Records for this exercise -
***

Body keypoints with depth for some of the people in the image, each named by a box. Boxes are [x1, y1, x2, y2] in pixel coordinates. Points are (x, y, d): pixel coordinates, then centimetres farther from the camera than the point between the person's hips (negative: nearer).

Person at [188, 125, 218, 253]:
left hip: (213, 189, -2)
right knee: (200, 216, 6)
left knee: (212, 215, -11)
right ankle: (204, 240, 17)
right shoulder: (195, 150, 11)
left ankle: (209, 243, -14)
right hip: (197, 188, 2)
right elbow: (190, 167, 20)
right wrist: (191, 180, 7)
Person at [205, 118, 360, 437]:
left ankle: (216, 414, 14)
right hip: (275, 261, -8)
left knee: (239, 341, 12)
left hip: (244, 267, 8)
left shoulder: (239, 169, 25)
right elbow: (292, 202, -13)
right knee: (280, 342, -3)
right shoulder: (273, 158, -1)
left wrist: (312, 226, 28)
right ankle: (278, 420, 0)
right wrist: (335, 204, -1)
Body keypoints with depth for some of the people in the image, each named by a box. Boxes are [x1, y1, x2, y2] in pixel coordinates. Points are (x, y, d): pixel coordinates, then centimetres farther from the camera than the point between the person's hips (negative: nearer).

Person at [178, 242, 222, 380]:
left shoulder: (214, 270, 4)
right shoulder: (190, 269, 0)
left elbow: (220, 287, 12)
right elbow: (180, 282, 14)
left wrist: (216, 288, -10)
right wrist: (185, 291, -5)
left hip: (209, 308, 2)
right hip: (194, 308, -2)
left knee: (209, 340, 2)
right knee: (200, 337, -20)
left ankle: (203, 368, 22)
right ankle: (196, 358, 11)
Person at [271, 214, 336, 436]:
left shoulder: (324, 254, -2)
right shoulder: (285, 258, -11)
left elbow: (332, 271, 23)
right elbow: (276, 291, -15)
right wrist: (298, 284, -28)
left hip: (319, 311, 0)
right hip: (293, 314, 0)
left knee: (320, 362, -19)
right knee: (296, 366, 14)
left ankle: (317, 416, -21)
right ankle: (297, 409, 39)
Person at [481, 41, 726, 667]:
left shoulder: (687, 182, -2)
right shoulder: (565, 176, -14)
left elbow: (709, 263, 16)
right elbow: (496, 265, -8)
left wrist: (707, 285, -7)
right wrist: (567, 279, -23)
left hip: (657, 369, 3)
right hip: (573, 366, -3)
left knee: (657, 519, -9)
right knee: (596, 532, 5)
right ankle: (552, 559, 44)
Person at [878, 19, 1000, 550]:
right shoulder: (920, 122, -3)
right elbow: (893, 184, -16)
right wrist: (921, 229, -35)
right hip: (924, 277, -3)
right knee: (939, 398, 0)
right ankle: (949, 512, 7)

***

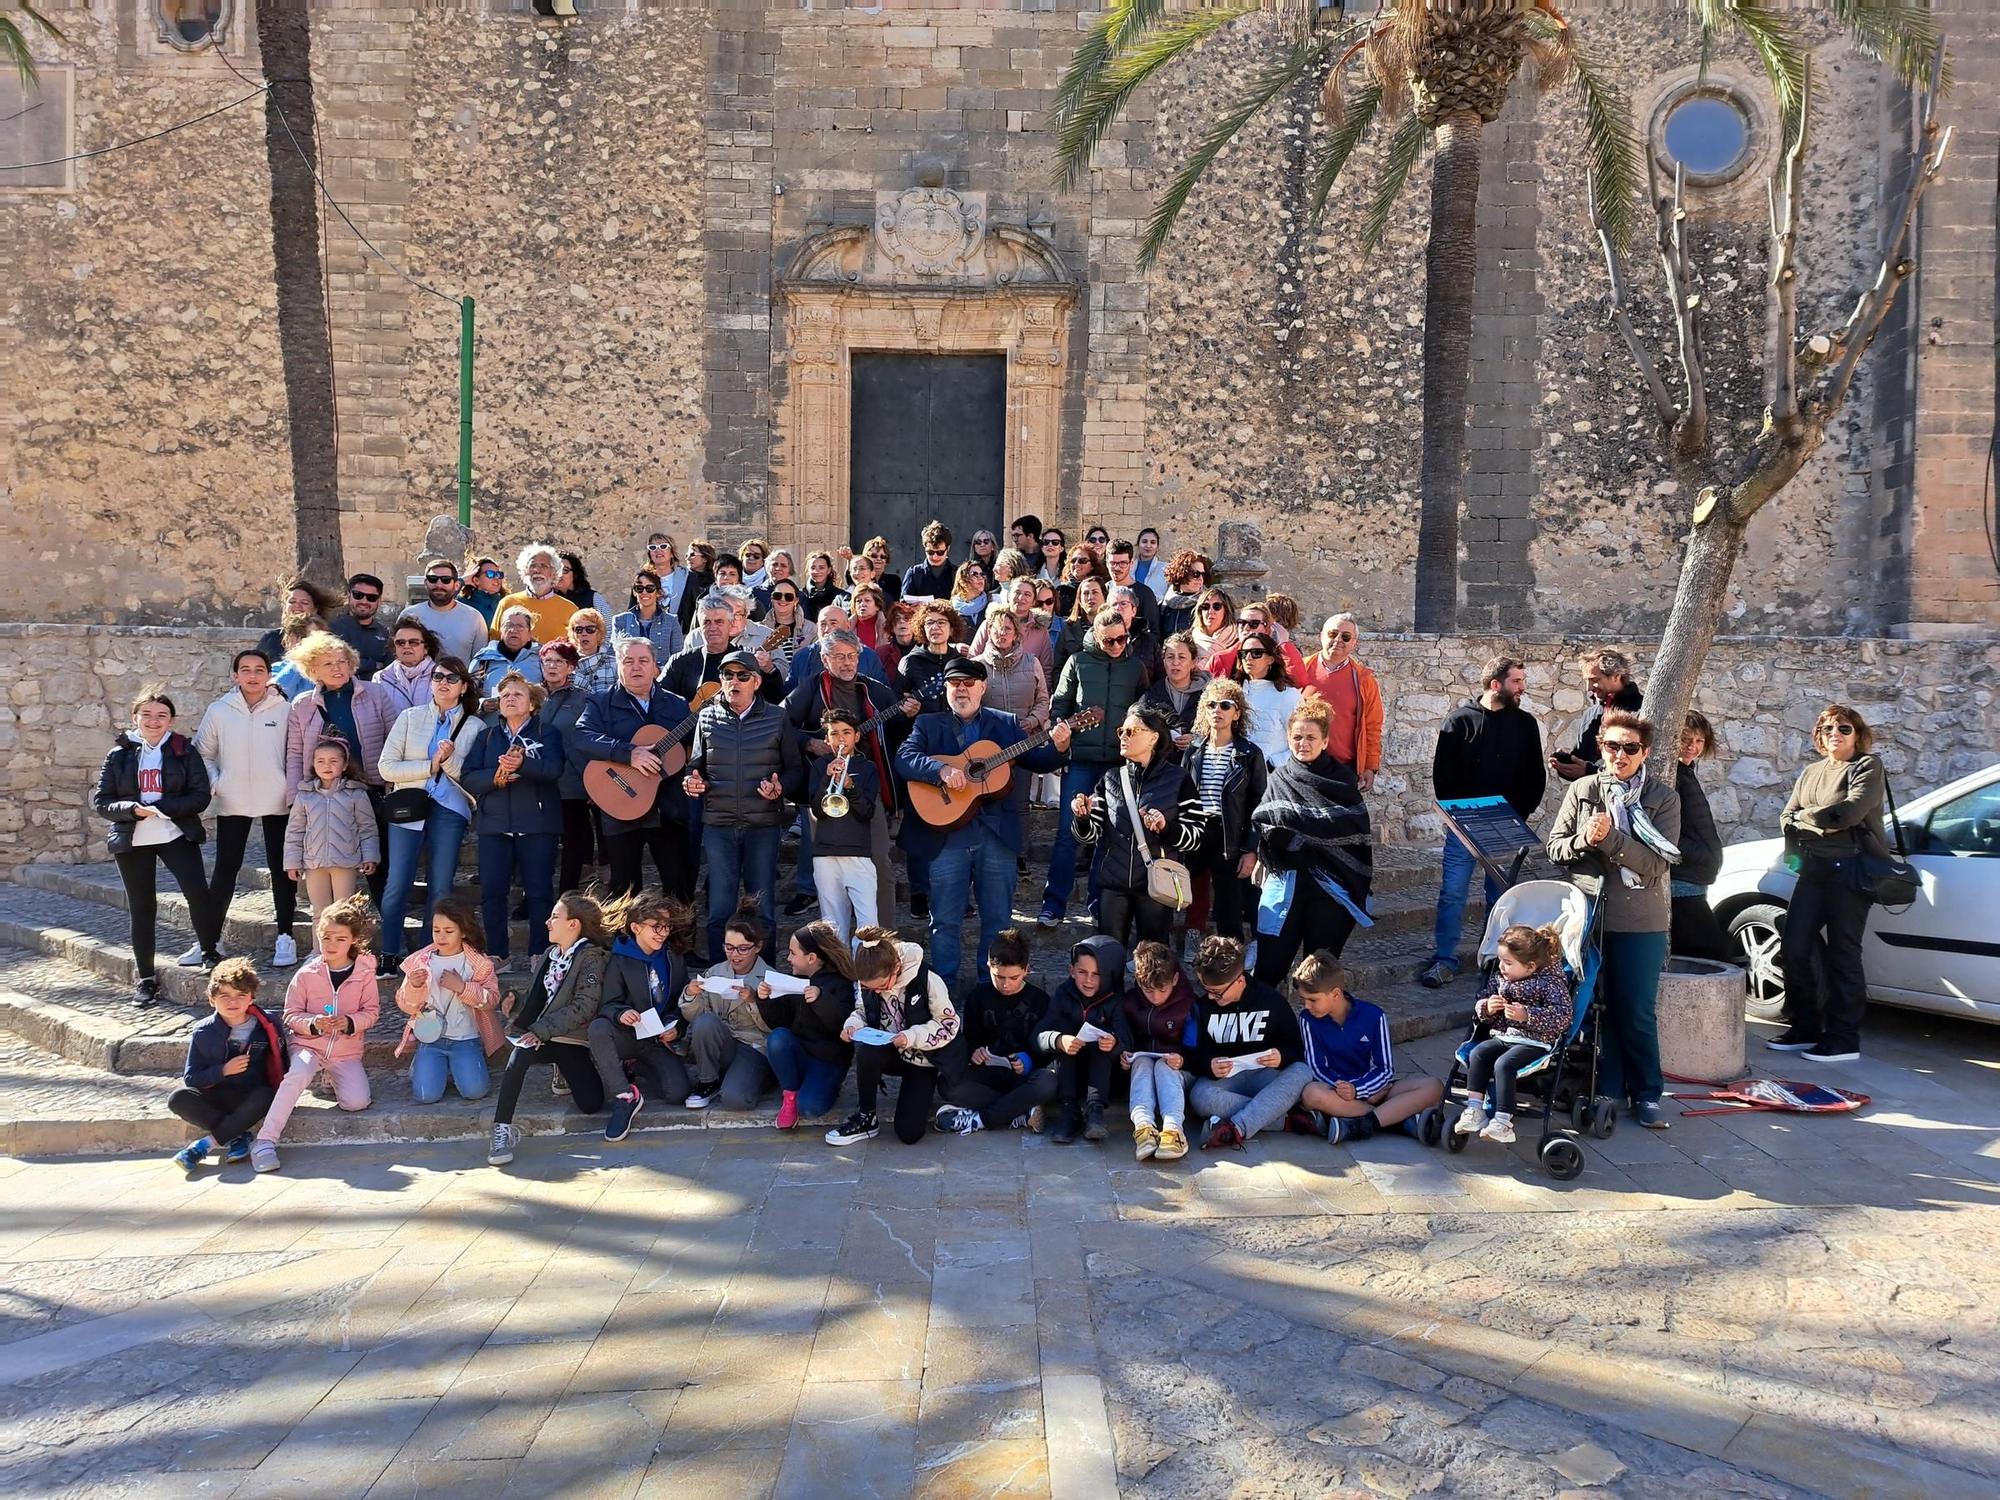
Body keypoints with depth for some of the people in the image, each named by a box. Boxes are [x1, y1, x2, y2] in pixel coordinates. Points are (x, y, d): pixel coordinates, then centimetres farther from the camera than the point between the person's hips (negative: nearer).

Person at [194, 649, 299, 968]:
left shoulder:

***

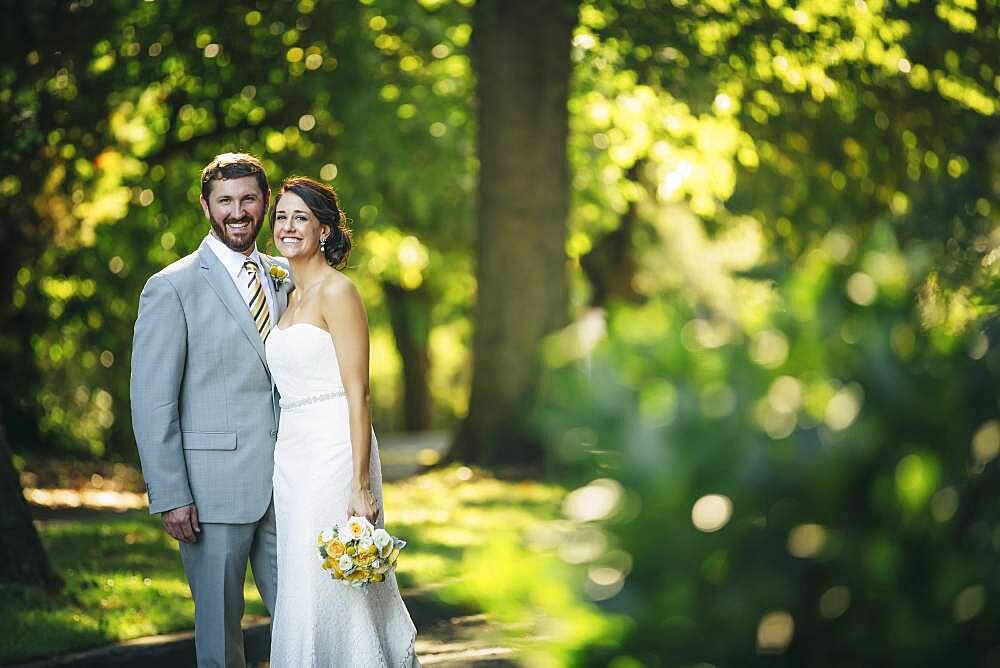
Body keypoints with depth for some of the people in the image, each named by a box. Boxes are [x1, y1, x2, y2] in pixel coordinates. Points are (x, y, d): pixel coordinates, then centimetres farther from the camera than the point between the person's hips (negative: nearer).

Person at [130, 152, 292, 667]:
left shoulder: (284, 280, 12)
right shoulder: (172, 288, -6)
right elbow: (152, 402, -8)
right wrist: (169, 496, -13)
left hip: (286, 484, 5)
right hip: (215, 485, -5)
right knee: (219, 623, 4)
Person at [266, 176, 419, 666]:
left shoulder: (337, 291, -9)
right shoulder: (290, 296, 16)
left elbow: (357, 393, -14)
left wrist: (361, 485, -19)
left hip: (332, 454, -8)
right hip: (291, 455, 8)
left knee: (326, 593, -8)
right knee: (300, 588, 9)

***

What needs to be done - The lines to return are those holding the string "elbow" anywhere in the listing above.

Response box -
right elbow: (190, 167, 20)
right elbow: (292, 202, -13)
left elbow: (220, 287, 12)
right elbow: (180, 282, 14)
left elbow: (332, 271, 23)
right elbow: (276, 291, -15)
left elbow: (709, 263, 16)
right elbow: (496, 265, -8)
right elbow: (893, 184, -16)
right elbow: (152, 402, -8)
left elbow: (357, 393, -14)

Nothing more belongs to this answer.